(Saved entries)
Start of Block

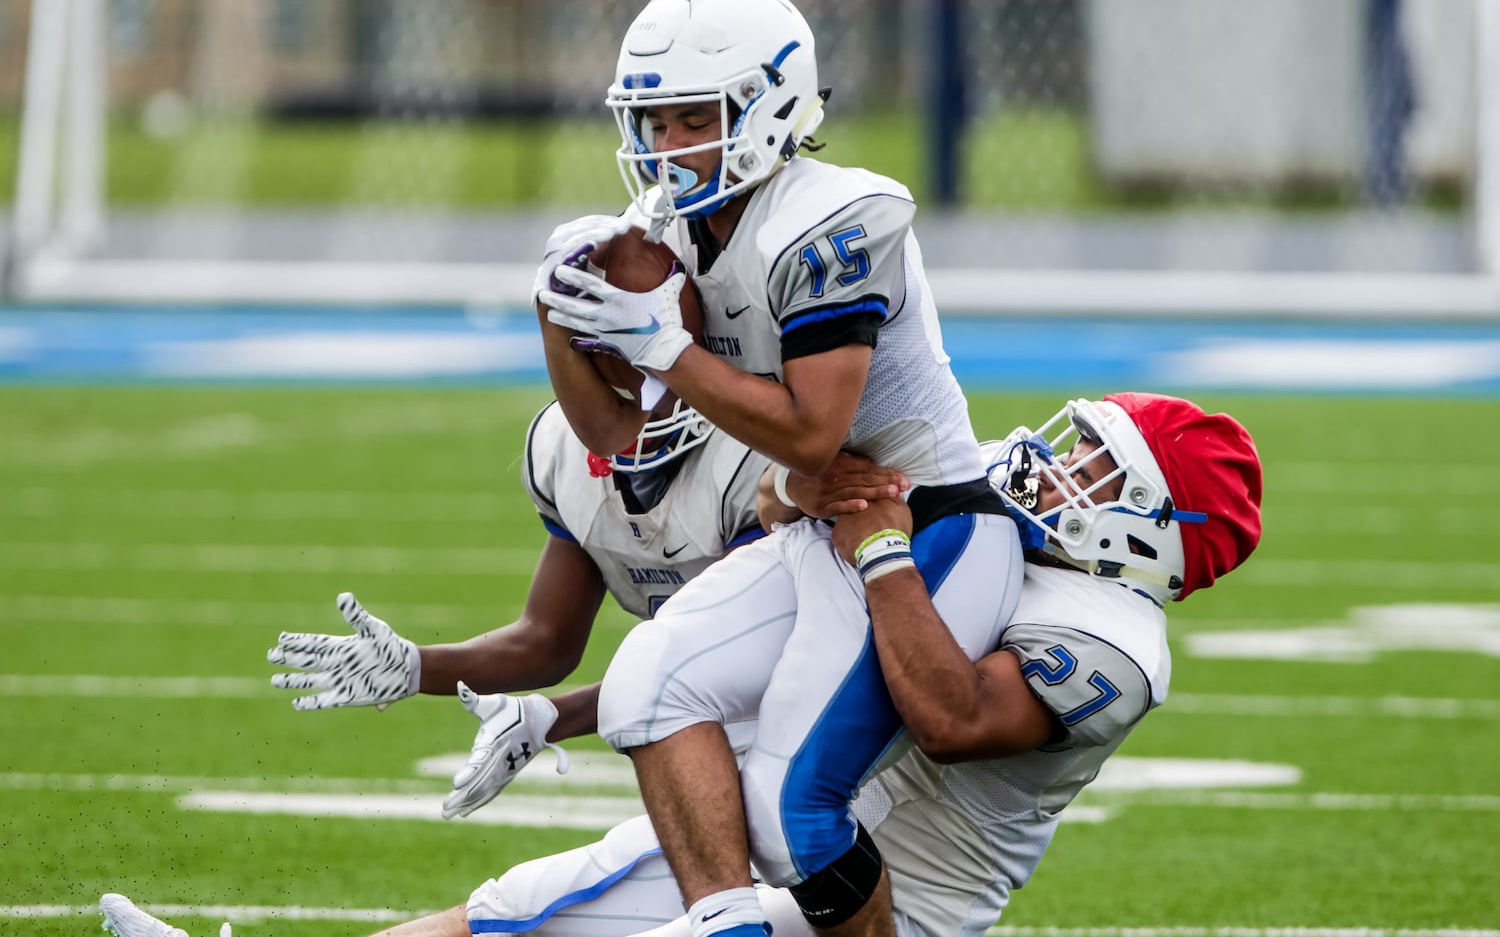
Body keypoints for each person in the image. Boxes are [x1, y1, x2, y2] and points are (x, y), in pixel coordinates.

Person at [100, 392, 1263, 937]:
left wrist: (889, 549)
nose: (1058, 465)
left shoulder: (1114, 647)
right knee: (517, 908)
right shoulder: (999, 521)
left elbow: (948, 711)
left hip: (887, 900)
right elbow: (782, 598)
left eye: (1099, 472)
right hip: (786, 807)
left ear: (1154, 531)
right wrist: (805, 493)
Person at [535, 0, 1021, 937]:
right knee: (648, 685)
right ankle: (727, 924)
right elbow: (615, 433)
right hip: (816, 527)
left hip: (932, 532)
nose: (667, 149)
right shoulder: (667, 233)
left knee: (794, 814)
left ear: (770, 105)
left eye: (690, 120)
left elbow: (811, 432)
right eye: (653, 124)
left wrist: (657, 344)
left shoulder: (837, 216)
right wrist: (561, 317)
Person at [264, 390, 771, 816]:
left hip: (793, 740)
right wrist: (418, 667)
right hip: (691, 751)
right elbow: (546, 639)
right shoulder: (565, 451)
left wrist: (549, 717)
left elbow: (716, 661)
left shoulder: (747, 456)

End of Block
Start of Block

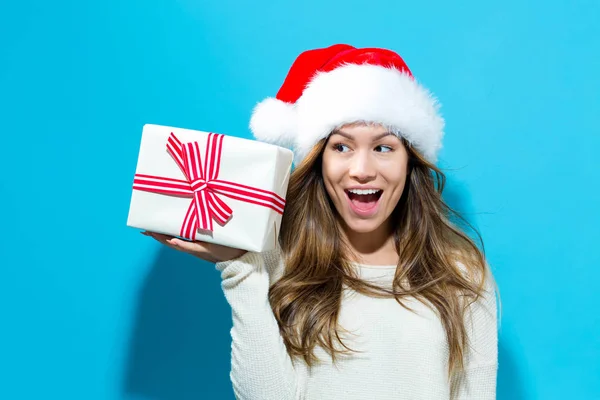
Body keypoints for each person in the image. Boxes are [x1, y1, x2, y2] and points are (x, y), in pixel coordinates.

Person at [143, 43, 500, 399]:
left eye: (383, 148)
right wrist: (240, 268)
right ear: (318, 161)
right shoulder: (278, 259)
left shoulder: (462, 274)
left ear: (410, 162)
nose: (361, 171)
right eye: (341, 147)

End of Block

What lines hold the string "shoulder"? Pick them out of the data.

*RESULT OF THIS TASK*.
left shoulder: (1114, 647)
right shoulder: (999, 521)
right shoulder: (667, 233)
left shoulder: (837, 216)
right shoulder: (565, 451)
left shoulder: (747, 456)
right shoulder: (278, 259)
left shoulder: (462, 274)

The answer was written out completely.